After discovering that such fantastical claims were the stuff of nonsense, I turned my attention to a somewhat different question, namely, why do so many people believe in the paranormal? Whereas evidence for impossible happenings proved remarkably elusive, research examining belief into such matters quickly yielded dividends. Perhaps not surprisingly, people were motivated to believe in mediums and psychics because they seemed to present magical solutions to difficult problems. People who had lost a loved one wanted to believe in the existence of a spirit world, those suffering from illness were drawn to the idea of psychic surgery, and those struggling in life were reassured by fortune-tellers proclaiming that the future would be bright. Although these seemingly magical solutions sometimes provided short-term comfort, they failed to deliver genuine and long-lasting wellbeing.
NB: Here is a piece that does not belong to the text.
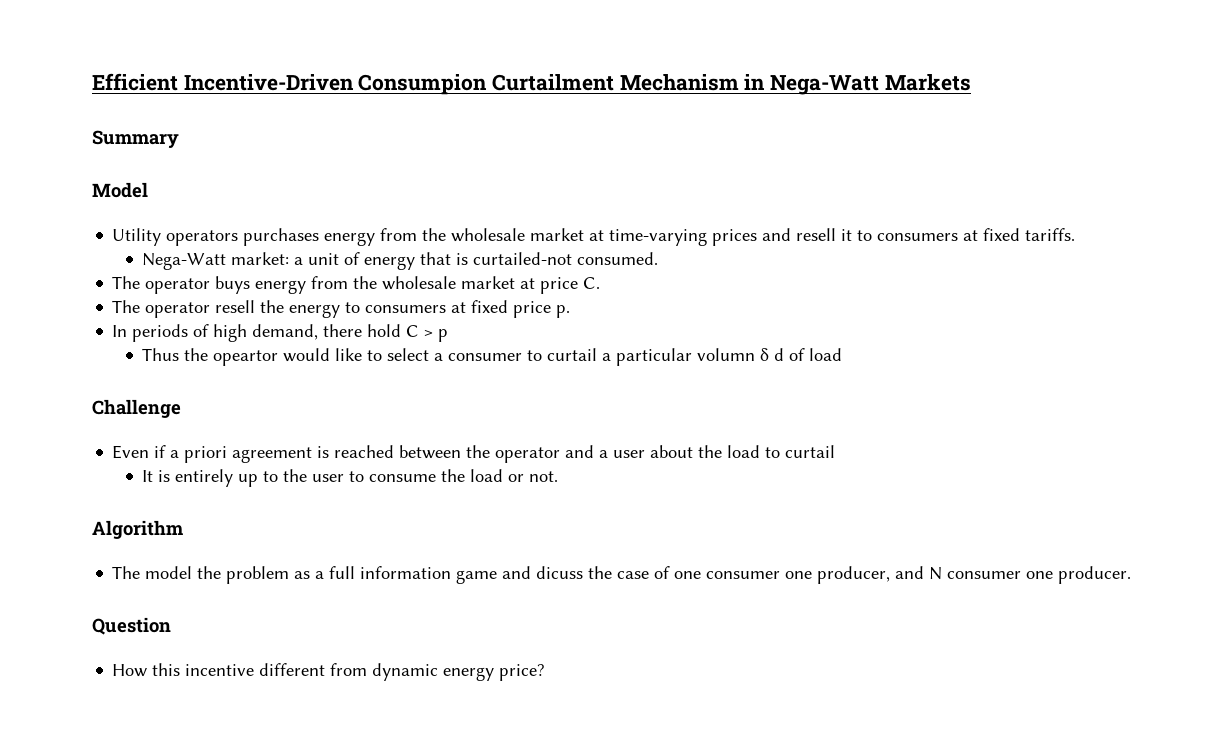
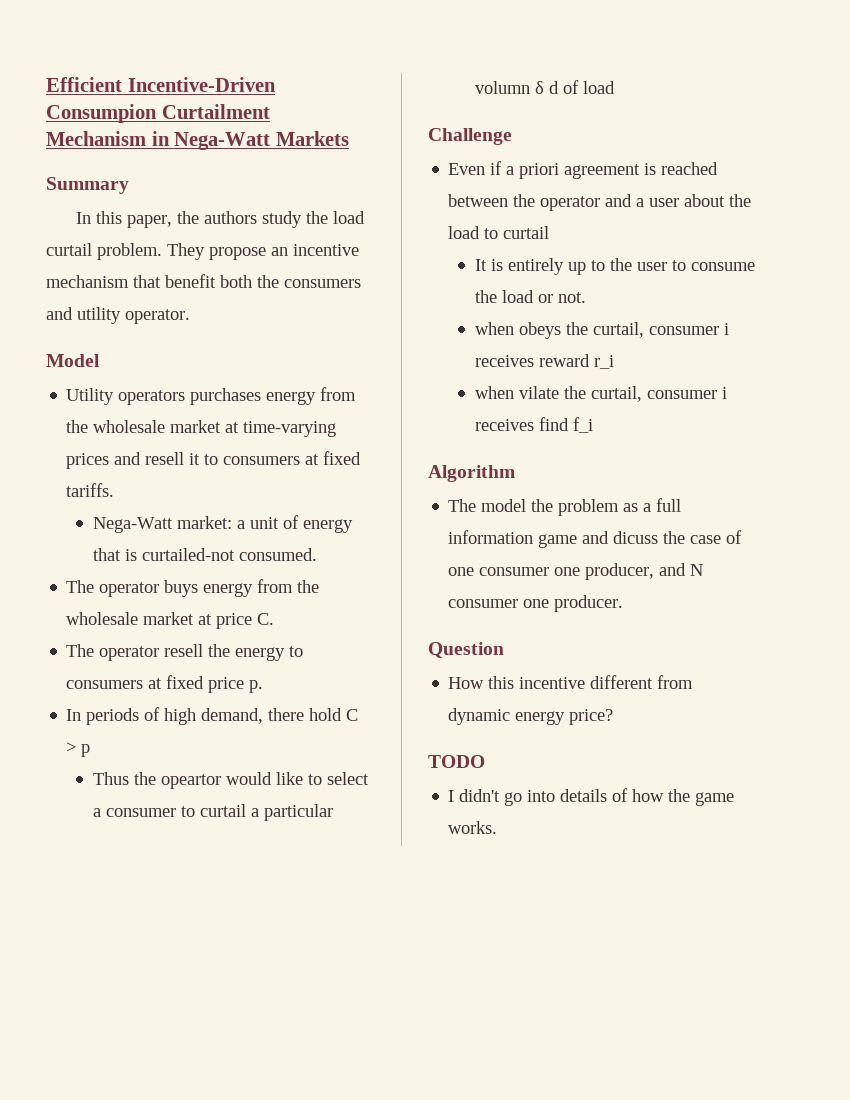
(179, 139) none -> [75,211,365,228] [46,243,359,260] [46,274,361,288] [46,307,190,324] // In this paper, the authors study the load curtail problem. They propose an incentive mechanism that benefit both the consumers and utility operator.
(559, 476) none -> [474,322,729,339] [474,354,614,369] [474,386,727,402] [474,417,593,433] // when obeys the curtail, consumer i receives reward r_i // when vilate the curtail, consumer i receives find f_i
(546, 672) none -> [428,755,485,768] [448,788,735,806] [448,821,498,834] // TODO // I didn't go into details of how the game works.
More recently, my work has adopted a somewhat different perspective on the impossible. A few years ago I started to examine how people had genuinely achieved goals that were considered impossible. As a starting point I focused on the moon landings. In the early 1960s John F. Kennedy declared that the United States would send a man to the moon by the end of the decade. At the time, the US had only sent an astronaut 100 miles away from Earth, and the idea of being able to travel over a quarter of a million miles through space seemed inconceivable. However, over 400,000 people came together and made that dream a reality. Motivated by Kennedy’s visionary goal, they found novel ways of solving problems, developed new technologies, and overcame the fear of failure. I describe this work in my latest book, Moonshot, arguing that the same mindset will allow people to attain other equally amazing goals in their everyday lives.

After spending much of my career tackling the impossible, I believe it to be a double-edged sword. At one level, buying into the illusory claims of psychics and mediums can easily lead us astray. However, our ability to entertain these fantastical claims, no matter how briefly, reflects our phenomenal ability to imagine that the impossible might be possible. Humanism is about creating a better world without the need for religion, gods, psychics, and mediums. Being able to imagine the impossible, and then transform that dream into reality, is key to our success.

And if we ever feel discouraged, we would do well to venture outside on a clear night and look up at the moon. In the early sixties the idea of reaching the moon before the end of the decade seemed impossible, but we did it and have the potential to achieve equally astonishing goals.